Deep Neural Nets with Interpolating Function as Output Activation

Authors: Bao Wang, Xiyang Luo, Zhen Li, Wei Zhu, Zuoqiang Shi, Stanley Osher

NeurIPS 2018 | Conference PDF | Archive PDF | Plain Text | LLM Run Details

Reproducibility Variable Result LLM Response
Research Type Experimental To validate the classification accuracy, efficiency and robustness of the proposed framework, we test the new architecture and algorithm on CIFAR10, CIFAR100 [18], MNIST[20] and SVHN datasets [24]. In all experiments, we apply standard data augmentation that is widely used for the CIFAR datasets [12, 16, 31].
Researcher Affiliation Academia Bao Wang Department of Mathematics University of California, Los Angeles wangbaonj@gmail.com; Xiyang Luo Department of Mathematics University of California, Los Angeles xylmath@gmail.com; Zhen Li Department of Mathematics HKUST, Hong Kong lishen03@gmail.com; Wei Zhu Department of Mathematics Duke University zhu@math.duke.edu; Zuoqiang Shi Department of Mathematics Tsinghua University zqshi@mail.tsinghua.edu.cn; Stanley J. Osher Department of Mathematics University of California, Los Angeles sjo@math.ucla.edu
Pseudocode Yes We summarize the training and testing procedures for the WNLL activated DNNs in Algorithms 1 and 2, respectively.
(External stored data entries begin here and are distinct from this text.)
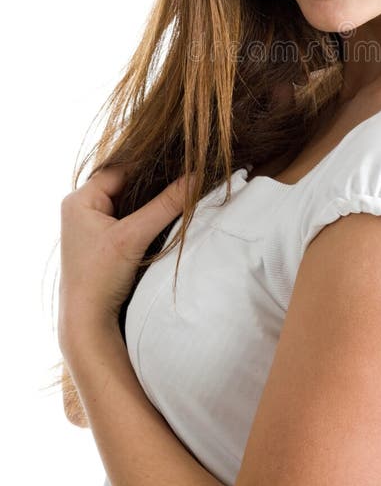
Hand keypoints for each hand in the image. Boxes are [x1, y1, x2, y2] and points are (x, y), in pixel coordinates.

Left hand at [58, 165, 186, 352]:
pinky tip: (165, 217)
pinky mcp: (101, 243)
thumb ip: (165, 205)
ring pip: (129, 202)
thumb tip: (197, 176)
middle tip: (185, 176)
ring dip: (151, 201)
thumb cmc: (99, 279)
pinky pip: (128, 219)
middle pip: (126, 184)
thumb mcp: (134, 236)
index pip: (121, 168)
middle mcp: (81, 209)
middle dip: (154, 183)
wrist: (86, 324)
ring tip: (179, 194)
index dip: (151, 164)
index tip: (181, 161)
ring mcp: (91, 227)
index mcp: (80, 200)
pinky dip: (146, 217)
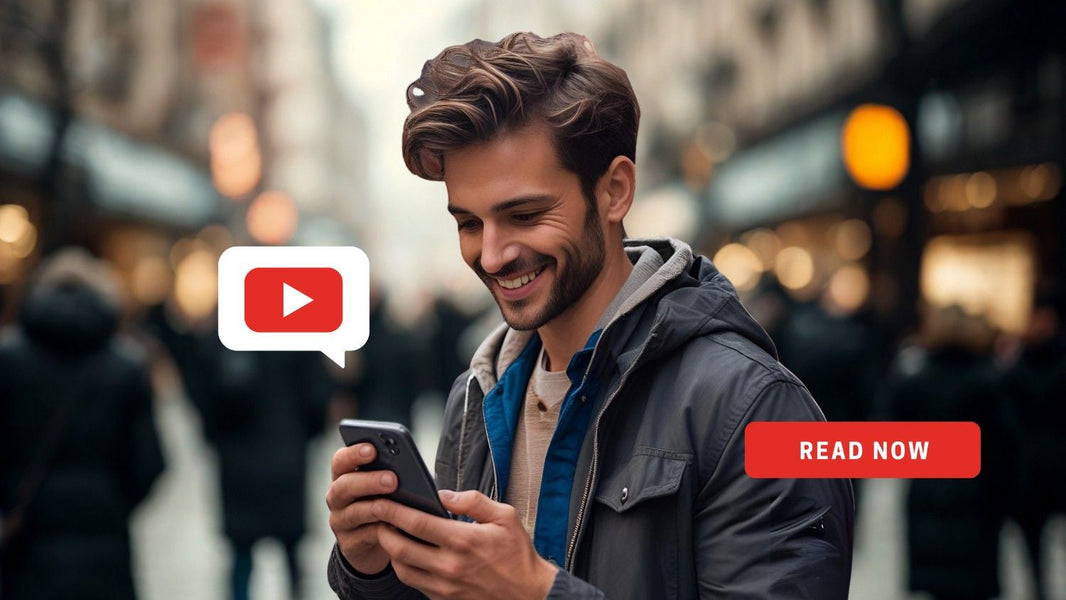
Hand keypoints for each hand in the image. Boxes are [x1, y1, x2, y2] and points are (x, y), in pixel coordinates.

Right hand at [325, 443, 398, 573]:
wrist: (376, 542)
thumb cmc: (386, 502)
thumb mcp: (389, 486)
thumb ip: (396, 475)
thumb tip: (421, 476)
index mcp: (344, 475)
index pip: (340, 460)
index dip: (353, 454)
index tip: (372, 448)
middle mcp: (337, 497)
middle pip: (344, 486)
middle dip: (368, 481)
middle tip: (393, 479)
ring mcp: (340, 520)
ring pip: (354, 512)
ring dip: (376, 507)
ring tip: (397, 504)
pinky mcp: (349, 543)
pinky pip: (365, 535)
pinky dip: (382, 530)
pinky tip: (397, 526)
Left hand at [373, 490, 557, 599]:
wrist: (529, 594)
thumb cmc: (518, 555)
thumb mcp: (505, 516)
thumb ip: (473, 501)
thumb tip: (443, 494)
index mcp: (463, 541)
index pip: (416, 523)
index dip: (394, 510)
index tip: (382, 500)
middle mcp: (449, 566)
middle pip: (400, 548)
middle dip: (383, 530)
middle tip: (377, 516)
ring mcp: (444, 586)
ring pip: (402, 568)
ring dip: (390, 550)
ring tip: (389, 533)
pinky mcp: (443, 598)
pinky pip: (414, 582)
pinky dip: (405, 566)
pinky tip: (408, 553)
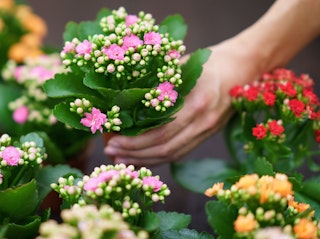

Algorithm 1 DNNs with WNLL as Output Activation: Training Procedure. Algorithm 2 DNNs with WNLL as Output Activation: Testing Procedure.
Open Source Code Yes The algorithm is implemented in Py Torch, and the code is available at https://github.com/ Bao Wang Math/DNN-Data Dependent Activation.
Open Datasets Yes To validate the classification accuracy, efficiency and robustness of the proposed framework, we test the new architecture and algorithm on CIFAR10, CIFAR100 [18], MNIST[20] and SVHN datasets [24].
Dataset Splits No The paper does not explicitly state the use of a separate validation dataset split with specific percentages or counts. It mentions 'training data' and 'testing data', and also 'randomly separate a template, e.g., half of the entire data, from the training set which will be used to perform WNLL interpolation in training WNLL activated DNNs', but this is not a standard validation split.
Hardware Specification Yes All computations are carried out on a machine with a single Nvidia Titan Xp graphics card.
Software Dependencies No The paper states: 'We implement our algorithm on the Py Torch platform [26].' While PyTorch is mentioned, a specific version number for the software dependency is not provided in the text.
Experiment Setup Yes We take two passes alternating steps, i.e., N = 2 in Algorithm. 1. For the linear activation stage (Stage 1), we train the network for n = 400 epochs. For the WNLL stage, we train for n = 5 epochs. In the first pass, the initial learning rate is 0.05 and halved after every 50 epochs in training linear activated DNNs, and 0.0005 when training the WNLL activation. The same Nesterov momentum and weight decay as used in [12, 17] are used for CIFAR and SVHN experiments, respectively. In the second pass, the learning rate is set to be one fifth of the corresponding epochs in the first pass. The batch sizes are 128 and 2000 when training softmax/linear and WNLL activated DNNs, respectively.